[Recorded data]
::::::::::
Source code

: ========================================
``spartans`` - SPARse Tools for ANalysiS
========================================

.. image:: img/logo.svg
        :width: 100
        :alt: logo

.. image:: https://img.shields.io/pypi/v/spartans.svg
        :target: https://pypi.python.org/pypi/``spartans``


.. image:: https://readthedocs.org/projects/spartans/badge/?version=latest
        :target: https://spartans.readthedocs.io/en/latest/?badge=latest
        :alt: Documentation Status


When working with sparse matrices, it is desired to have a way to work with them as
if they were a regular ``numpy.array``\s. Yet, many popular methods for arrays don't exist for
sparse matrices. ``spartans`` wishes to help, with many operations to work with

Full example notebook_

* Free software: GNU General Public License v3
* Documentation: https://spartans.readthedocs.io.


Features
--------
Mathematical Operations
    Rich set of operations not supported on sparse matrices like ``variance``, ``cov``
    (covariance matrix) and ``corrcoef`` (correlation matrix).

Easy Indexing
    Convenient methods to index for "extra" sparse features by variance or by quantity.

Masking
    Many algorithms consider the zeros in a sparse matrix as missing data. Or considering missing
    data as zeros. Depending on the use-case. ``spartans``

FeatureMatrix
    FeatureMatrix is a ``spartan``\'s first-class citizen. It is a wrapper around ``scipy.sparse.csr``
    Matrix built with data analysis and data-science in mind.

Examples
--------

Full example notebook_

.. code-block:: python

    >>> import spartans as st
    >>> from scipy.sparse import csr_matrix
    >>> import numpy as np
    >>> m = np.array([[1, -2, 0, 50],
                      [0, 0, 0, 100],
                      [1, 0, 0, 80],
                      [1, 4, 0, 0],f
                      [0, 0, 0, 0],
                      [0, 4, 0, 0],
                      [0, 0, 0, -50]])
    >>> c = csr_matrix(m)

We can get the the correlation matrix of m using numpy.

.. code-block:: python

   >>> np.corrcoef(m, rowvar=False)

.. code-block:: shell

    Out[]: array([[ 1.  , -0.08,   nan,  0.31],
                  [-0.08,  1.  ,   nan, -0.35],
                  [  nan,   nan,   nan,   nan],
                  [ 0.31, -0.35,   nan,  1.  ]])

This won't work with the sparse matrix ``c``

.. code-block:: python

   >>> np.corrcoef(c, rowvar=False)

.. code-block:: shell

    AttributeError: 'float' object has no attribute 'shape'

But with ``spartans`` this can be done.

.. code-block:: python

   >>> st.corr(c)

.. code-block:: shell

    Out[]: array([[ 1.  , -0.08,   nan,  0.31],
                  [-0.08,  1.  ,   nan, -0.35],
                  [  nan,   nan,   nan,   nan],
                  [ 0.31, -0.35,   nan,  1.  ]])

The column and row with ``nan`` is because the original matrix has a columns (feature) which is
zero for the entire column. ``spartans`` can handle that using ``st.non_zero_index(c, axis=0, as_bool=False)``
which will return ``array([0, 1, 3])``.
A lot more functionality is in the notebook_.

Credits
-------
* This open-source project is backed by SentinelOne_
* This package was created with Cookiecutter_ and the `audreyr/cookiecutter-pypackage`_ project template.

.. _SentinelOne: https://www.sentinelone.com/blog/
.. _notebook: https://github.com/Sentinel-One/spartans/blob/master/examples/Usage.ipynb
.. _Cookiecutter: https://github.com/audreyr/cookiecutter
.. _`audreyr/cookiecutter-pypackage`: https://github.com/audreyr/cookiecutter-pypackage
::::::::::
The full set of entries must be printed again without any alteration.

Source code

: ========================================
``spartans`` - SPARse Tools for ANalysiS
========================================

.. image:: img/logo.svg
        :width: 100
        :alt: logo

.. image:: https://img.shields.io/pypi/v/spartans.svg
        :target: https://pypi.python.org/pypi/``spartans``


.. image:: https://readthedocs.org/projects/spartans/badge/?version=latest
        :target: https://spartans.readthedocs.io/en/latest/?badge=latest
        :alt: Documentation Status


When working with sparse matrices, it is desired to have a way to work with them as
if they were a regular ``numpy.array``\s. Yet, many popular methods for arrays don't exist for
sparse matrices. ``spartans`` wishes to help, with many operations to work with

Full example notebook_

* Free software: GNU General Public License v3
* Documentation: https://spartans.readthedocs.io.


Features
--------
Mathematical Operations
    Rich set of operations not supported on sparse matrices like ``variance``, ``cov``
    (covariance matrix) and ``corrcoef`` (correlation matrix).

Easy Indexing
    Convenient methods to index for "extra" sparse features by variance or by quantity.

Masking
    Many algorithms consider the zeros in a sparse matrix as missing data. Or considering missing
    data as zeros. Depending on the use-case. ``spartans``

FeatureMatrix
    FeatureMatrix is a ``spartan``\'s first-class citizen. It is a wrapper around ``scipy.sparse.csr``
    Matrix built with data analysis and data-science in mind.

Examples
--------

Full example notebook_

.. code-block:: python

    >>> import spartans as st
    >>> from scipy.sparse import csr_matrix
    >>> import numpy as np
    >>> m = np.array([[1, -2, 0, 50],
                      [0, 0, 0, 100],
                      [1, 0, 0, 80],
                      [1, 4, 0, 0],f
                      [0, 0, 0, 0],
                      [0, 4, 0, 0],
                      [0, 0, 0, -50]])
    >>> c = csr_matrix(m)

We can get the the correlation matrix of m using numpy.

.. code-block:: python

   >>> np.corrcoef(m, rowvar=False)

.. code-block:: shell

    Out[]: array([[ 1.  , -0.08,   nan,  0.31],
                  [-0.08,  1.  ,   nan, -0.35],
                  [  nan,   nan,   nan,   nan],
                  [ 0.31, -0.35,   nan,  1.  ]])

This won't work with the sparse matrix ``c``

.. code-block:: python

   >>> np.corrcoef(c, rowvar=False)

.. code-block:: shell

    AttributeError: 'float' object has no attribute 'shape'

But with ``spartans`` this can be done.

.. code-block:: python

   >>> st.corr(c)

.. code-block:: shell

    Out[]: array([[ 1.  , -0.08,   nan,  0.31],
                  [-0.08,  1.  ,   nan, -0.35],
                  [  nan,   nan,   nan,   nan],
                  [ 0.31, -0.35,   nan,  1.  ]])

The column and row with ``nan`` is because the original matrix has a columns (feature) which is
zero for the entire column. ``spartans`` can handle that using ``st.non_zero_index(c, axis=0, as_bool=False)``
which will return ``array([0, 1, 3])``.
A lot more functionality is in the notebook_.

Credits
-------
* This open-source project is backed by SentinelOne_
* This package was created with Cookiecutter_ and the `audreyr/cookiecutter-pypackage`_ project template.

.. _SentinelOne: https://www.sentinelone.com/blog/
.. _notebook: https://github.com/Sentinel-One/spartans/blob/master/examples/Usage.ipynb
.. _Cookiecutter: https://github.com/audreyr/cookiecutter
.. _`audreyr/cookiecutter-pypackage`: https://github.com/audreyr/cookiecutter-pypackage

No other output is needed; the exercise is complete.